It was the spiritual Peter who forsook all to follow Christ; who first confessed him as the Son of God, and hence was called Rock; who after his terrible fall wept bitterly; was re-instated and intrusted with the care of Christ's sheep; who on the birthday of the Church preached the first missionary sermon, and gathered in the three thousand converts; who in the Apostles' Council protested against the narrow bigotry of the Judaizers, and stood up with Paul for the principle of salvation by grace alone through faith in Christ; who, in his Epistles, warns all ministers against hierarchical pride, and exhibits a wonderful meekness, gentleness, and humility of spirit, showing that divine grace had overruled and sanctified to him even his fall; and who followed at last his Master to the cross of martyrdom.
It was the carnal Simon who presumed to divert his Lord from the path of suffering, and drew on him the rebuke, 'Get thee behind me, Satan; thou art a stumbling-block unto me, for thou mindest not the things of God, but the things of men;' the Simon, who in mistaken zeal used the sword and cut off the ear of Malchus; who proudly boasted of his unswerving fidelity to his Master, and yet a few hours afterwards denied him thrice before a servant-woman; who even after the Pentecostal illumination was overcome by his natural weakness, and, from policy or fear of the Judaizing party, was untrue to his better conviction, so as to draw on him the public rebuke of the younger Apostle of the Gentiles. The Romish legend of Domine quo vadis makes him relapse into his inconstancy even a day before his martyrdom, and memorializes it in a chapel outside of Rome.

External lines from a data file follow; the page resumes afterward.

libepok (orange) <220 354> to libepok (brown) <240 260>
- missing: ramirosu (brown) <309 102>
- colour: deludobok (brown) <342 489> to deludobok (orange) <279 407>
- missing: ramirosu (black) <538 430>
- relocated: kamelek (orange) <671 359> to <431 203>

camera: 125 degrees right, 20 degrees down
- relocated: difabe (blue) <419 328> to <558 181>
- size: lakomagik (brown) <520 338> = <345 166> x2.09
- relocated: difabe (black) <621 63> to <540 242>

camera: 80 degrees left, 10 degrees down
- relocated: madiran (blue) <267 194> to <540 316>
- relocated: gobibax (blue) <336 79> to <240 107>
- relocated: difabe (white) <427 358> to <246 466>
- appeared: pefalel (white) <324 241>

[In 1868, Cardinal Manning and Bishop Senestry of Regensburg, while in Rome, made a vow "to do all in our power to bring about the definition of papal infallibility," the vow being attested by the Jesuit father Liberatore. See Purcell: Life of Manning, II., 420. Commer, theological professor in Vienna, in an address on the twenty-fifth anniversary of Leo XIII.'s pontificate, announced that the Roman pontiff had properly been called by Catherine of Siena another Christ—alter Christus. The Manual of the Catechism of Pius X. quotes with approval that the pope is Jesus Christ on earth—il papa è Gesu Cristo sulla terra.—Ed.]